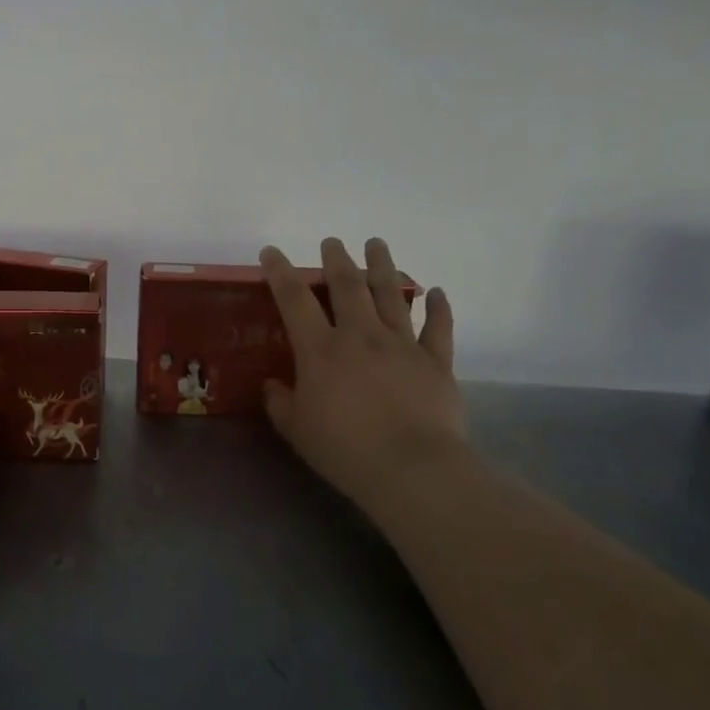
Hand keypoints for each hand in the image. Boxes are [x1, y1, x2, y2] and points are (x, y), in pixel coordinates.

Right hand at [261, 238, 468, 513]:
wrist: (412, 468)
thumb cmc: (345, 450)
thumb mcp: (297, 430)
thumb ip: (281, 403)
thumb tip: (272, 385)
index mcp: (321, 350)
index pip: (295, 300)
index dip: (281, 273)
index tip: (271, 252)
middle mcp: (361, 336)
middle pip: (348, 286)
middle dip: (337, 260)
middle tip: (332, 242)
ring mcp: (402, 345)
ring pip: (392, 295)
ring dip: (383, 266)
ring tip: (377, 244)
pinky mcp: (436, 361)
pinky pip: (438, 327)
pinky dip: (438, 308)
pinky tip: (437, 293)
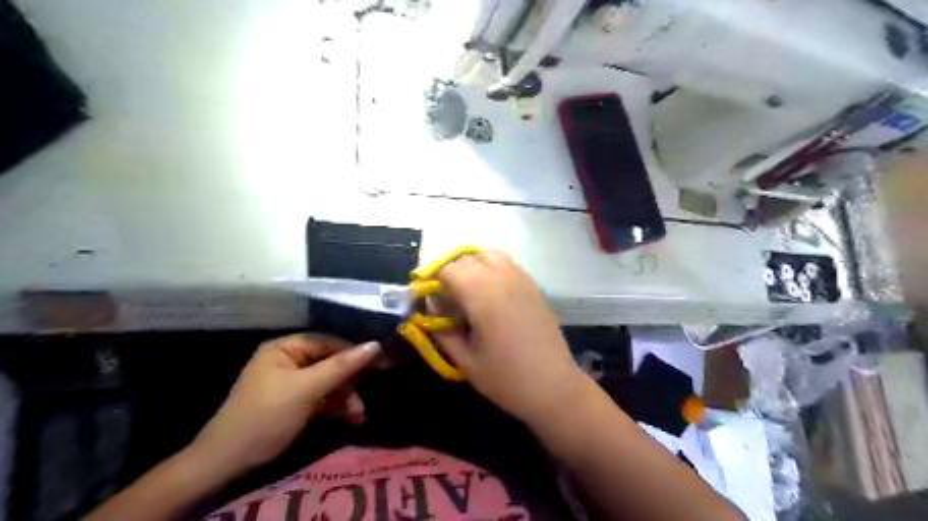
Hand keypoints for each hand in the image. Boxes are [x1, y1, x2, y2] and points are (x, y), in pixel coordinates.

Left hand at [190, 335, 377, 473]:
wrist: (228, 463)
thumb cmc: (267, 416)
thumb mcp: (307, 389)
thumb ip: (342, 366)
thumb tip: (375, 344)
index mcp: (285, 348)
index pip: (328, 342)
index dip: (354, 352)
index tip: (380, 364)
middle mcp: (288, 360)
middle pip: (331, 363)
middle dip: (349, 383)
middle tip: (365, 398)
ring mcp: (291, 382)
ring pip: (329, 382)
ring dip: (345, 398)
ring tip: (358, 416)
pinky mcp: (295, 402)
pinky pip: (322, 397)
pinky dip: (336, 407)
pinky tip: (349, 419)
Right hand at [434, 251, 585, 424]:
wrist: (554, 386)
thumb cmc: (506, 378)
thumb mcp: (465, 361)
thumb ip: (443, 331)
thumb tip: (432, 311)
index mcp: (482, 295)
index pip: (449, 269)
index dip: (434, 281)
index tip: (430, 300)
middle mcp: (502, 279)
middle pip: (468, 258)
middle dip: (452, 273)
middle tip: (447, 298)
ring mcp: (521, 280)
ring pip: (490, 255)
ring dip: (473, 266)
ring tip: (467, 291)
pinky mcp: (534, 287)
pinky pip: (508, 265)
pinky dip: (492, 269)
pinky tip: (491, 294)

(Task): Scan the material above for "ring". Copy every line where it appears.

(Result of the task):
ring mcp: (402, 345)
ring pip: (392, 295)
ring dip: (383, 266)
ring tip: (377, 244)
ring mcp: (291, 382)
ring pip: (329, 382)
ring dip: (345, 398)
ring tip: (358, 416)
ring mcp: (521, 280)
ring pip: (490, 255)
ring dip: (473, 266)
ring tip: (467, 291)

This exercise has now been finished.